Weekends I sleep in and somehow I slept way in on Sunday, awaking half an hour before a play I’d planned on seeing.
The play was a preview of One Fine Day by Drew Martin, and I already paid for the ticket, so I thew on the previous night’s clothes (which didn’t contain lucky red), hopped the Brown Line, and made it just in time.
Stage Left Theatre is my favorite type of black box stage, and fortunately Chicago’s crawling with ‘em. The play revolves around a fateful day in the life of a professor after he dressed as Hitler to prove a point, offending a Jewish student who went to the media.
Unfortunately, previews (and for a small play that doesn’t open until Feb. 27, that’s a lot of previews) only really concentrate on the technical aspects. The script could use another rewrite, mostly to pare it down from its 135-minute running time. The second scene with his daughter overstays her welcome and repeats, as do other scenes where we revisit the same character.
The opening shows promise with the professor’s dream of being attacked by a Jabberwock while his students sing the dreidel song, and I would’ve liked to have seen more of this fantasy interwoven with reality.
By the end, we don’t get a closing bookmark of the Jabberwock but instead a meeting with its creator Lewis Carroll, and it’s set in a confusing way that we’re left wondering whether the professor killed himself, something clearly out of character.

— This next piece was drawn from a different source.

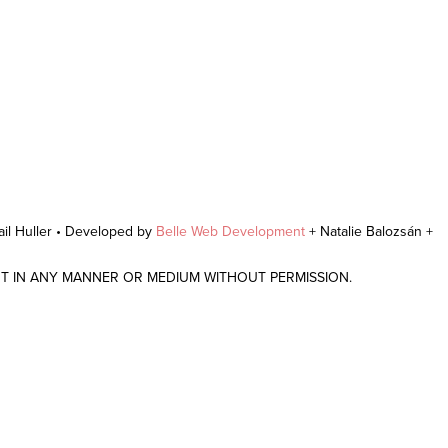
il Huller • Developed by
Belle Web Development
+ Natalie Balozsán +
NT IN ANY MANNER OR MEDIUM WITHOUT PERMISSION.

Mostly, though, I was hoping for that little revelation, particularly being in David Mamet Oleanna territory. One heated moment with the professor calling his student an ethnic slur would’ve been a nice touch to confuse the issue (that you can curse a race without being intrinsically racist), but instead we get a politically correct and safe reveal that only shows how good he is, which we already know.
I don’t expect much to change in the next nine days other than choreography and cues, but with it being a world premiere and the length of preview week, maybe more drastic changes are in store.
This summer, the theater company is putting on DrekFest, a festival of the worst 10-minute plays. They’re making a mistake by charging $10 per submission, because it limits potential talent out there. Even though all fees go toward the winners, surely they could find a sponsor or two and award a cash prize.
Long ago I made a rule not to submit any plays that required a fee (screenplays are different, as contests and fees are pretty much the only way to get read), but maybe I’ll dig through the sock drawer of 10-minute plays and submit one as worst.
After a delicious pho soup and spring rolls at Pho 777, I returned home to test out the luck that I didn’t know I had.
Had the blackjack urge and the $200 that was in UltimateBet dropped to $0 on $16 bets. I just don’t do well in double-downs and splits, and that’s that for me and UB.
Switched to 5/10 6max on Stars and won back $240 of that loss before dropping back down to a $180 win.
I consider that lucky.
Tonight I’m grabbing a pulled pork sandwich to celebrate the fire pigs. Maybe eating the sacred symbol of the Chinese will solidify that luck as long as I’m digesting. Maybe I should even order it as Chinese takeout.